Last month I wrote a post called Hash Partitioning with SQL Server 2012’s SEQUENCE object and CYCLE argument and I was asked a good question by Eric Humphrey (twitter) about whether there was any advantage of using a sequence object for hash partitioning over an identity/modulus/computed-column technique.
At that point I hadn’t compared the two techniques, but I wanted to perform a test eventually, so here is what I found… This was a quick-and-dirty test, by the way, as I really should have been working on something else (first), but I needed a little “fun” time.
Before testing, I made a few minor modifications to the schema used in my original post:
1. I split the range of the partition function as follows:
ALTER PARTITION FUNCTION pfFactInternetSales () SPLIT RANGE (0)
2. I changed the sequence object to be zero-based instead of one-based:
CREATE SEQUENCE dbo.Seq_FactInternetSales
AS int
START WITH 0
INCREMENT BY 1
MINVALUE 0
MAXVALUE 10
CYCLE
CACHE 10;
That is all that was changed with the sequence object technique I used before.
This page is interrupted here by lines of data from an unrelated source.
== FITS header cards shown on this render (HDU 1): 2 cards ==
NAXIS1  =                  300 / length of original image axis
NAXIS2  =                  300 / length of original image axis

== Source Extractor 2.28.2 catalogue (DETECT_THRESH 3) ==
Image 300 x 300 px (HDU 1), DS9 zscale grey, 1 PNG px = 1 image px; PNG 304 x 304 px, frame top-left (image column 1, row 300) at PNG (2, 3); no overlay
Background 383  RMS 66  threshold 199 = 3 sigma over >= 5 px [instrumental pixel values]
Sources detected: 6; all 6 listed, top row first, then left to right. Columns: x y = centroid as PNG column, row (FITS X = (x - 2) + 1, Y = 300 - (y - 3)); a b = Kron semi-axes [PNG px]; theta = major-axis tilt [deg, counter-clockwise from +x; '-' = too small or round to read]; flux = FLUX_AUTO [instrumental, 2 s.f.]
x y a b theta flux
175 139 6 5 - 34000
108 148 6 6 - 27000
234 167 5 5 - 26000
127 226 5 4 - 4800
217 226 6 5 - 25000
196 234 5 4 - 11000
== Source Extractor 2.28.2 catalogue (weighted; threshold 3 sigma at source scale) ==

As for a modulus technique, I created two additional columns to another version of the FactInternetSales table:
ProductID int NOT NULL IDENTITY(1,1),
PartitionBucketKey AS ProductID %11 PERSISTED,
After adding the columns I referenced the PartitionBucketKey table as the partition key for the clustered index and imported the data from an INSERT…SELECT (as I did with the sequence object method).
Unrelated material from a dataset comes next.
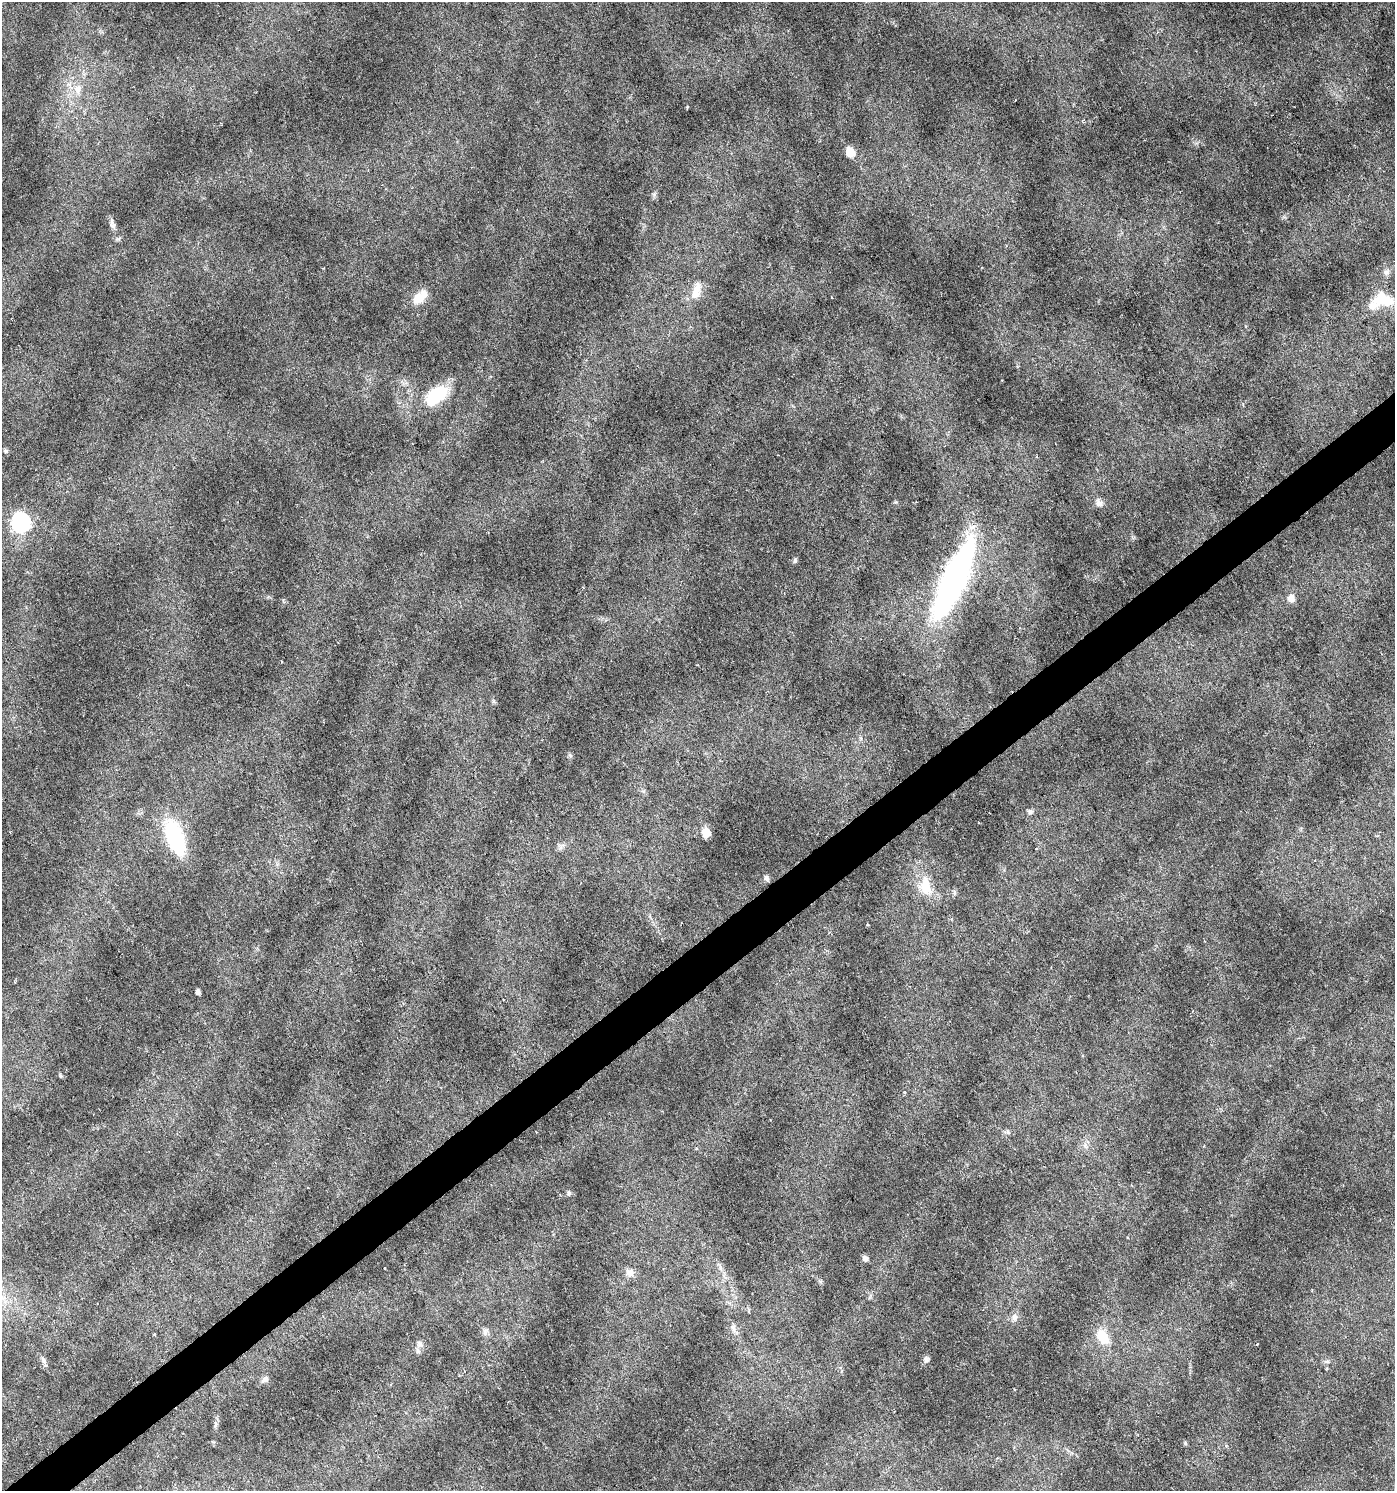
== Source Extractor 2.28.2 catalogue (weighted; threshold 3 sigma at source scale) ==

So did the performance differ between the two techniques?
Here are the results of eight separate tests (each executed with a cold data cache for the SELECT, truncated destination table and pre-sized data and log files):
Test number |
Rows loaded |
Buckets |
Hash Partition |
Method |
1 |
1,207,960 rows |
11 buckets |
26 seconds |
Sequence |
2 |
1,207,960 rows |
11 buckets |
26 seconds |
Sequence |
3 |
1,207,960 rows |
11 buckets |
29 seconds |
Sequence |
4 |
1,207,960 rows |
11 buckets |
26 seconds |
Sequence |
5 |
1,207,960 rows |
11 buckets |
27 seconds |
Modulus |
6 |
1,207,960 rows |
11 buckets |
24 seconds |
Modulus |
7 |
1,207,960 rows |
11 buckets |
25 seconds |
Modulus |
8 |
1,207,960 rows |
11 buckets |
26 seconds |
Modulus |
So the modulus method seems to perform ever-so-slightly faster than the sequence method. Stylistically, the sequence method involved a more direct way to create X number of hash buckets (basically no calculation necessary). With that said, the execution plans are nearly identical.
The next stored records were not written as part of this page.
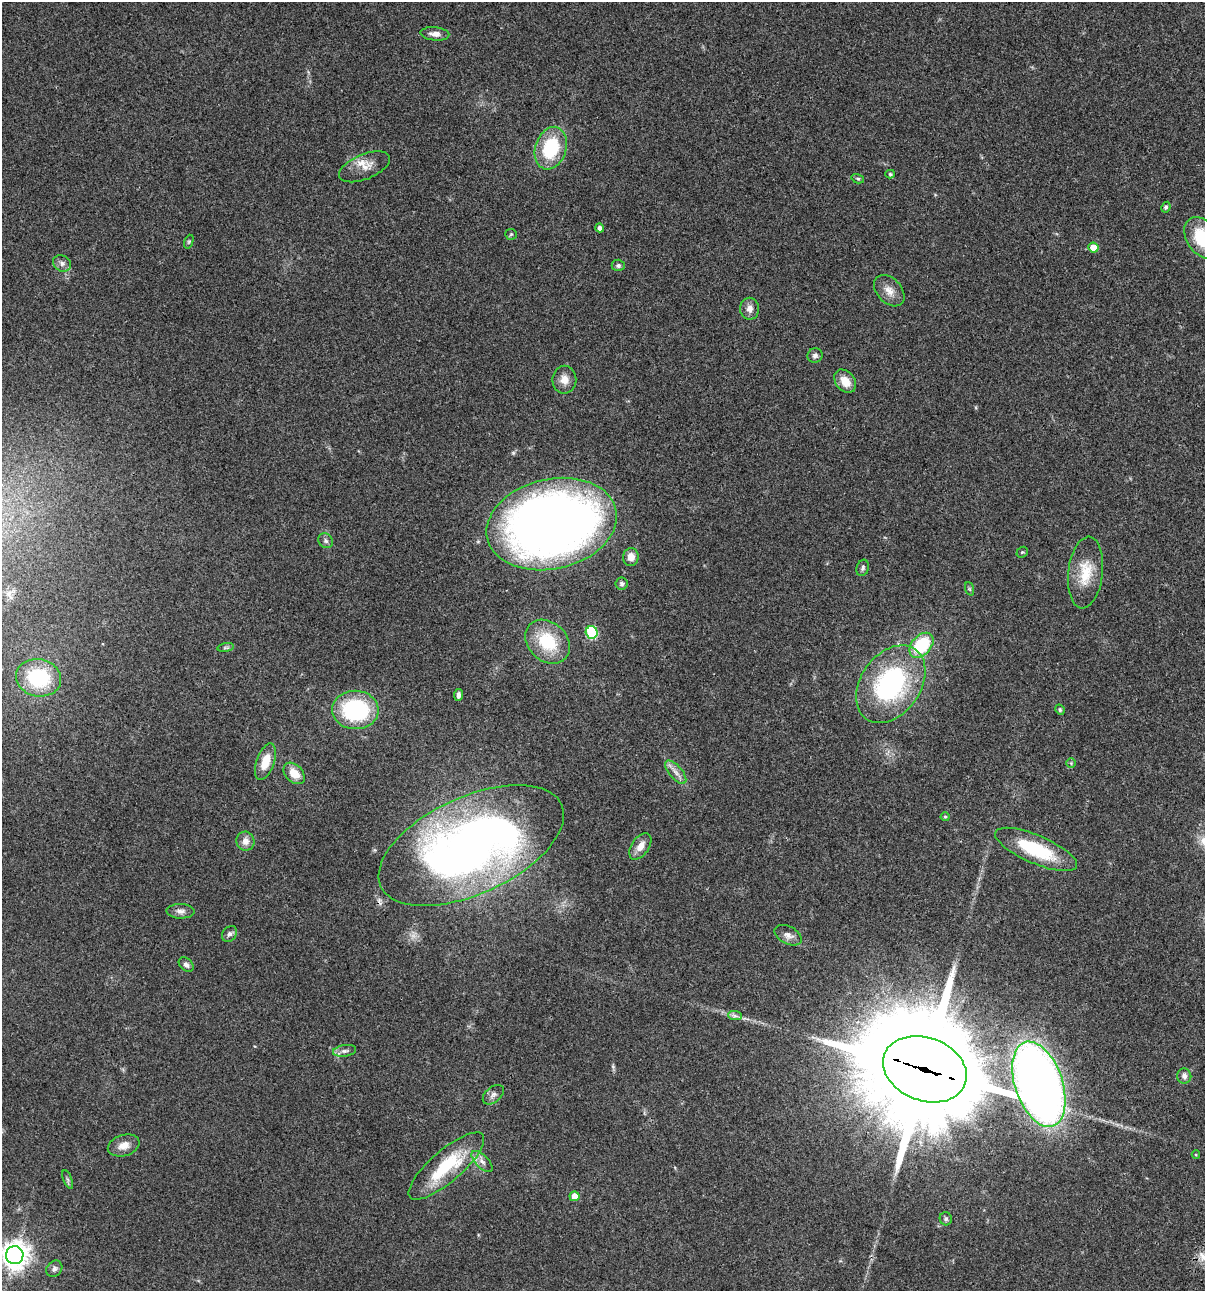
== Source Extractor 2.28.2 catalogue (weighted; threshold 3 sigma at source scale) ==
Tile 6 of 4 x 4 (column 2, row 2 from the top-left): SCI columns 1437-2639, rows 2697-3985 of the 5404 x 5390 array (HDU 1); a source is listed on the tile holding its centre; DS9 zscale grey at full resolution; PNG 1207 x 1293 px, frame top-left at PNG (2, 2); each listed source drawn as its Kron ellipse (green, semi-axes under 4 px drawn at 4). Shown black and unused: <1% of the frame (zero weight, under 3 of 4 exposures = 9% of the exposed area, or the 3 px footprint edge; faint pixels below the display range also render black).
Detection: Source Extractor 2.28.2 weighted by HDU 2 'WHT'; one run over the whole footprint, this tile lists its part. Background 0.0464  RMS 0.0055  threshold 0.0247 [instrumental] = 3 sigma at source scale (4.5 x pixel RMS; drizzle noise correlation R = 1.50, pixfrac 1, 0.05/0.05 arcsec/px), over >= 5 px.
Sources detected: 63; all 63 listed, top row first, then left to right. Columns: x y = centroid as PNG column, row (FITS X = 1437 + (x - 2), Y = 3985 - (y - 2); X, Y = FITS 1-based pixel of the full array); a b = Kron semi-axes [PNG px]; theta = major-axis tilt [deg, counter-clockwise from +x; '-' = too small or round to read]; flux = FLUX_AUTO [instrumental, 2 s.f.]
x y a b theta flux
435 34 14 6 -5 3
551 148 22 15 72 32
365 167 27 12 22 7.4
890 174 5 4 - 0.67
858 179 6 4 -16 0.84
1166 207 5 4 - 1.1
600 228 4 4 - 2.1
511 234 6 5 - 0.77
1202 238 23 15 -55 25
189 242 7 4 70 0.71
1093 248 5 5 - 7.1
62 263 9 8 - 2.2
618 265 6 5 - 1.2
889 291 18 12 -47 5.3
750 309 11 9 -88 3.3
815 356 8 7 - 1.7
564 380 14 12 89 5
845 381 13 9 -51 6.9
552 524 66 45 13 510
326 541 8 7 - 1.5
1022 552 6 5 - 0.74
631 557 9 7 81 4
863 568 8 6 72 1.3
1085 573 36 17 83 15
622 583 6 6 - 1.3
970 589 7 4 -70 0.87
592 632 6 6 - 44
548 642 25 19 -43 24
921 645 14 9 48 31
226 648 8 4 8 0.96
39 678 23 18 -12 37
891 684 43 30 54 81
458 695 6 4 85 1.9
355 710 23 19 -1 54
1060 710 5 4 - 0.86
265 762 19 9 71 9.3
1071 763 4 4 - 0.61
676 772 14 6 -49 3.2
294 773 12 8 -46 7.4
945 817 4 4 - 0.58
245 841 9 9 - 3.7
471 845 99 48 24 380
640 846 15 8 55 4.9
1036 849 44 14 -23 31
181 911 14 7 -2 2.7
230 934 9 6 47 1.9
788 935 15 8 -27 3.1
186 965 8 6 -43 1.9
735 1016 7 4 -2 1.3
345 1051 12 5 9 1.9
925 1069 43 31 -21 15000
1184 1076 7 7 - 2.1
1039 1084 44 24 -71 530
493 1095 12 7 41 2.2
124 1145 16 10 17 5.1
1196 1155 4 3 - 0.44
482 1161 13 6 -45 2.8
446 1166 48 16 41 31
68 1179 10 3 -69 0.96
574 1196 5 5 - 7.2
946 1219 6 6 - 1.2
15 1255 9 9 - 630
54 1269 9 7 48 1.9
Overlapping masked pixels (flux is a lower limit): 2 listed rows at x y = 471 845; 925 1069
Isophote crosses this tile's border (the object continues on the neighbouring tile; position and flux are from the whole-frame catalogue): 2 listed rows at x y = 1202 238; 15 1255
Sequence Plan (estimated cost – 17.4357)
Modulus Plan (estimated cost – 17.635)
I’m sure there are other variations of this test that I could try out, but that’s all for now. I’m curious about other techniques people may be using (like a CLR function to do the hashing), so please post them here if you have used an interesting variation on this post’s theme.
2 Responses to SEQUENCE Object versus Modulus Hash Partitioning
Interesting.. I wonder how that compares to simple row_number().
Try increasing the cache size to 11 on the sequence and throw on a (tablockx) on the insert !
Thanks Joe. So the upshot is we can do this in versions prior to 2012. The downside is the computed column, since it is persisted, takes up additional space.